» **Text under study**
##########
(iv) Performance data must support the shelf life of the device for continued sterility, package integrity, and functionality over the requested shelf life that must include tensile, repeated clamping, and leakage testing.
(v) Labeling of implanted blood access devices for hemodialysis must include the following:
(A) Labeling must provide arterial and venous pressure versus flow rates, either in tabular or graphical format. The fluid and its viscosity used during testing must be stated.
(B) Labeling must specify the forward and reverse recirculation rates.
(C) Labeling must provide the arterial and venous priming volumes.
(D) Labeling must specify an expiration date.
(E) Labeling must identify any disinfecting agents that cannot be used to clean any components of the device.
(F) Any contraindicated disinfecting agents due to material incompatibility must be identified by printing a warning on the catheter. Alternatively, contraindicated disinfecting agents must be identified by a label affixed to the patient's medical record and with written instructions provided directly to the patient.
(G) Labeling must include a patient implant card.
(H) The labeling must contain comprehensive instructions for the following:
(
1 ) Preparation and insertion of the device, including recommended site of insertion, method of insertion, and a reference on the proper location for tip placement;(
2 ) Proper care and maintenance of the device and device exit site;(
3 ) Removal of the device;(
4 ) Anticoagulation;(
5 ) Management of obstruction and thrombus formation; and(
6 ) Qualifications for clinical providers performing the insertion, maintenance, and removal of the devices.(vi) In addition to Special Controls in paragraphs (b)(1)(i) through (v) of this section, implanted blood access devices that include subcutaneous ports must include the following:
(A) Labeling must include the recommended type of needle for access as well as detailed instructions for care and maintenance of the port, subcutaneous pocket, and skin overlying the port.
(B) Performance testing must include results on repeated use of the ports that simulates use over the intended life of the device.
(C) Clinical performance testing must demonstrate safe and effective use and capture any adverse events observed during clinical use.
(vii) In addition to Special Controls in paragraphs (b)(1)(i) through (v) of this section, implanted blood access devices with coatings or additives must include the following:
(A) A description and material characterization of the coating or additive material, the purpose of the coating or additive, duration of effectiveness, and how and where the coating is applied.
(B) An identification in the labeling of any coatings or additives and a summary of the results of performance testing for any coating or material with special characteristics, such as decreased thrombus formation or antimicrobial properties.
##########
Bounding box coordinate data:

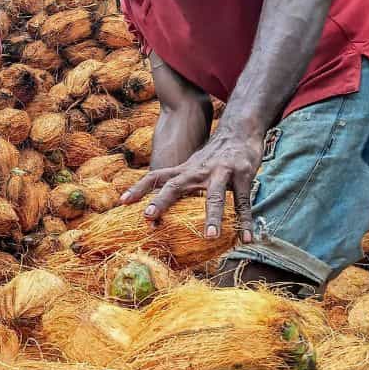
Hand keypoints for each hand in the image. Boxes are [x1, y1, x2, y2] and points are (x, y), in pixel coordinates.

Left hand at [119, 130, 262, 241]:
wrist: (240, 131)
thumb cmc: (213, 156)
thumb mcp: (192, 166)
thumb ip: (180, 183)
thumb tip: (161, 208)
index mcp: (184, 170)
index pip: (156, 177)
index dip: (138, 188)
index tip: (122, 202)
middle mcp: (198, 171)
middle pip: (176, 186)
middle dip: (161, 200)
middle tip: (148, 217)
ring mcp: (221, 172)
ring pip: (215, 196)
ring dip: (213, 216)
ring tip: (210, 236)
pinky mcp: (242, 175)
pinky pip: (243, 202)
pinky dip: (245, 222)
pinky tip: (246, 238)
##########
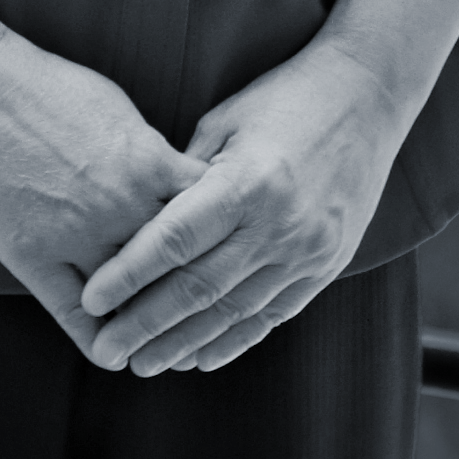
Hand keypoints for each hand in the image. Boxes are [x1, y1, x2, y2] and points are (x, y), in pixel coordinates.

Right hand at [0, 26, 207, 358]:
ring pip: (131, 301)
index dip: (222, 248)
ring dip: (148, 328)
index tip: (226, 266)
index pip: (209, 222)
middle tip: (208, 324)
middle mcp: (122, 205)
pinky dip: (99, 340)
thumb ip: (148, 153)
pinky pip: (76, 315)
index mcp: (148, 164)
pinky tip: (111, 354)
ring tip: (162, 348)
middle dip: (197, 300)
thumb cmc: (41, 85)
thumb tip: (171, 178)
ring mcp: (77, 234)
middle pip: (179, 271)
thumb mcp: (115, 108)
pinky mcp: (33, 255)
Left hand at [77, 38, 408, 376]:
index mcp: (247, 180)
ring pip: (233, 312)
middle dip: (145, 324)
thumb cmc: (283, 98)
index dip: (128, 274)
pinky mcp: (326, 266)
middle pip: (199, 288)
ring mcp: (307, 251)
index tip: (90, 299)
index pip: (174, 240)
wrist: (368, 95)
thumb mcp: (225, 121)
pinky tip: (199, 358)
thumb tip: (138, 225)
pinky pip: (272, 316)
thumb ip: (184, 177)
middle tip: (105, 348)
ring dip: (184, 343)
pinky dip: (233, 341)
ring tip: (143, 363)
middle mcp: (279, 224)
##########
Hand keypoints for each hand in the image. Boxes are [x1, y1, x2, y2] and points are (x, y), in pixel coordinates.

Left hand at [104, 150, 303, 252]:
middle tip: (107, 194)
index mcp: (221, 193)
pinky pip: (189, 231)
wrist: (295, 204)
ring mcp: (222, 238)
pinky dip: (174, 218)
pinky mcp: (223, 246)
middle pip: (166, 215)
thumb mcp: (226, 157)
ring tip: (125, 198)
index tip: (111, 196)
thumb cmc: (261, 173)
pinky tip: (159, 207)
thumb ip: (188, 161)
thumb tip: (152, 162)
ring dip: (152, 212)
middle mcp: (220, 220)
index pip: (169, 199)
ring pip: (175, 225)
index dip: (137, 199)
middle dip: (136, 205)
##########
» **Work item**
Return the part of the text on implanted blood access devices starting with "(iv) Performance data" and going on through "components of the device.", copied word for word. Work only from the text about implanted blood access devices.

» **Answer section**
(iv) Performance data must support the shelf life of the device for continued sterility, package integrity, and functionality over the requested shelf life that must include tensile, repeated clamping, and leakage testing.
(v) Labeling of implanted blood access devices for hemodialysis must include the following:
(A) Labeling must provide arterial and venous pressure versus flow rates, either in tabular or graphical format. The fluid and its viscosity used during testing must be stated.
(B) Labeling must specify the forward and reverse recirculation rates.
(C) Labeling must provide the arterial and venous priming volumes.
(D) Labeling must specify an expiration date.
(E) Labeling must identify any disinfecting agents that cannot be used to clean any components of the device.